> _TASK REQUIREMENTS_
Your task is to retype all of the records below with complete accuracy.

[RECORDS SHOWN — start]

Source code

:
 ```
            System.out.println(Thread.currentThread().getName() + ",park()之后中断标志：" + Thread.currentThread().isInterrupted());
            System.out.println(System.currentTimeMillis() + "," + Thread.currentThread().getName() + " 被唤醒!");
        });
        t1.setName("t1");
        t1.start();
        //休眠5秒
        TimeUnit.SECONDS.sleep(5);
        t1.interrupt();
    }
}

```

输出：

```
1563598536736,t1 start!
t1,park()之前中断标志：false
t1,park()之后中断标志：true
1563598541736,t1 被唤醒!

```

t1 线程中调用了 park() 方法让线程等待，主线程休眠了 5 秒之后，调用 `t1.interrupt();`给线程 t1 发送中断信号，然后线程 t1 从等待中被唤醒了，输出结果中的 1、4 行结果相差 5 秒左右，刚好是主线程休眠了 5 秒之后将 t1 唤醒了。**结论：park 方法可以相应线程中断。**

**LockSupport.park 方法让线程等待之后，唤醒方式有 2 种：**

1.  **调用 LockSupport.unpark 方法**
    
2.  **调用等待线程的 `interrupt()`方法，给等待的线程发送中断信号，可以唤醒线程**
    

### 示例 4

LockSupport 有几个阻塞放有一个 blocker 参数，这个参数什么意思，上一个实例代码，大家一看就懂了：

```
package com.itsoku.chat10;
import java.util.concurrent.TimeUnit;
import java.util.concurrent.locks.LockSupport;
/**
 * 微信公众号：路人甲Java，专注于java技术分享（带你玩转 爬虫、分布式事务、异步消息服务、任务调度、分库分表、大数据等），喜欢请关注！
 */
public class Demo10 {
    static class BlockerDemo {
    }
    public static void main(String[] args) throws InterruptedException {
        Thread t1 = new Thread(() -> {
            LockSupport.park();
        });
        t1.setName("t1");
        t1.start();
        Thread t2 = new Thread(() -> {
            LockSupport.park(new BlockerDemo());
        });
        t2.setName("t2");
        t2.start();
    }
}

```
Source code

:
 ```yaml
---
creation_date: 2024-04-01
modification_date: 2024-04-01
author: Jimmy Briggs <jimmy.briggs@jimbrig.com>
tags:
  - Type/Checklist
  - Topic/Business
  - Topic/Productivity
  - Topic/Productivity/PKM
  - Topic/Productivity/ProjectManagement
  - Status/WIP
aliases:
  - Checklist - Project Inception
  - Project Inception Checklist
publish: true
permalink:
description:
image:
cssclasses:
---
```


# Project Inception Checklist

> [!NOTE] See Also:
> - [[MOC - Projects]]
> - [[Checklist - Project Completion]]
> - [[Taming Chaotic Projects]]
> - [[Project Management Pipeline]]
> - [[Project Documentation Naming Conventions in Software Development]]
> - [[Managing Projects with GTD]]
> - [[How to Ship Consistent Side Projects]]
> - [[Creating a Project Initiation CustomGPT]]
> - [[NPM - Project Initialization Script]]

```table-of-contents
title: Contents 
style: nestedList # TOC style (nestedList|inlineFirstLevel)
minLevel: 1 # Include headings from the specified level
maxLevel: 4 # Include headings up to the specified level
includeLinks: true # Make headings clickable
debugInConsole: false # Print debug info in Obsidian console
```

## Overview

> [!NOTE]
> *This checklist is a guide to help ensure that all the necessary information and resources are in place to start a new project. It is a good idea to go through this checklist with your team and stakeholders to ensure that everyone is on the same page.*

[RECORDS SHOWN — finish]

> _SOLUTION TO THIS TASK_
Source code

:
 ```
            System.out.println(Thread.currentThread().getName() + ",park()之后中断标志：" + Thread.currentThread().isInterrupted());
            System.out.println(System.currentTimeMillis() + "," + Thread.currentThread().getName() + " 被唤醒!");
        });
        t1.setName("t1");
        t1.start();
        //休眠5秒
        TimeUnit.SECONDS.sleep(5);
        t1.interrupt();
    }
}

```

输出：

```
1563598536736,t1 start!
t1,park()之前中断标志：false
t1,park()之后中断标志：true
1563598541736,t1 被唤醒!

```

t1 线程中调用了 park() 方法让线程等待，主线程休眠了 5 秒之后，调用 `t1.interrupt();`给线程 t1 发送中断信号，然后线程 t1 从等待中被唤醒了，输出结果中的 1、4 行结果相差 5 秒左右，刚好是主线程休眠了 5 秒之后将 t1 唤醒了。**结论：park 方法可以相应线程中断。**

**LockSupport.park 方法让线程等待之后，唤醒方式有 2 种：**

1.  **调用 LockSupport.unpark 方法**
    
2.  **调用等待线程的 `interrupt()`方法，给等待的线程发送中断信号，可以唤醒线程**
    

### 示例 4

LockSupport 有几个阻塞放有一个 blocker 参数，这个参数什么意思，上一个实例代码，大家一看就懂了：

```
package com.itsoku.chat10;
import java.util.concurrent.TimeUnit;
import java.util.concurrent.locks.LockSupport;
/**
 * 微信公众号：路人甲Java，专注于java技术分享（带你玩转 爬虫、分布式事务、异步消息服务、任务调度、分库分表、大数据等），喜欢请关注！
 */
public class Demo10 {
    static class BlockerDemo {
    }
    public static void main(String[] args) throws InterruptedException {
        Thread t1 = new Thread(() -> {
            LockSupport.park();
        });
        t1.setName("t1");
        t1.start();
        Thread t2 = new Thread(() -> {
            LockSupport.park(new BlockerDemo());
        });
        t2.setName("t2");
        t2.start();
    }
}

```
Source code

:
 ```yaml
---
creation_date: 2024-04-01
modification_date: 2024-04-01
author: Jimmy Briggs <jimmy.briggs@jimbrig.com>
tags:
  - Type/Checklist
  - Topic/Business
  - Topic/Productivity
  - Topic/Productivity/PKM
  - Topic/Productivity/ProjectManagement
  - Status/WIP
aliases:
  - Checklist - Project Inception
  - Project Inception Checklist
publish: true
permalink:
description:
image:
cssclasses:
---
```


# Project Inception Checklist

> [!NOTE] See Also:
> - [[MOC - Projects]]
> - [[Checklist - Project Completion]]
> - [[Taming Chaotic Projects]]
> - [[Project Management Pipeline]]
> - [[Project Documentation Naming Conventions in Software Development]]
> - [[Managing Projects with GTD]]
> - [[How to Ship Consistent Side Projects]]
> - [[Creating a Project Initiation CustomGPT]]
> - [[NPM - Project Initialization Script]]

```table-of-contents
title: Contents 
style: nestedList # TOC style (nestedList|inlineFirstLevel)
minLevel: 1 # Include headings from the specified level
maxLevel: 4 # Include headings up to the specified level
includeLinks: true # Make headings clickable
debugInConsole: false # Print debug info in Obsidian console
```

## Overview

> [!NOTE]
> *This checklist is a guide to help ensure that all the necessary information and resources are in place to start a new project. It is a good idea to go through this checklist with your team and stakeholders to ensure that everyone is on the same page.*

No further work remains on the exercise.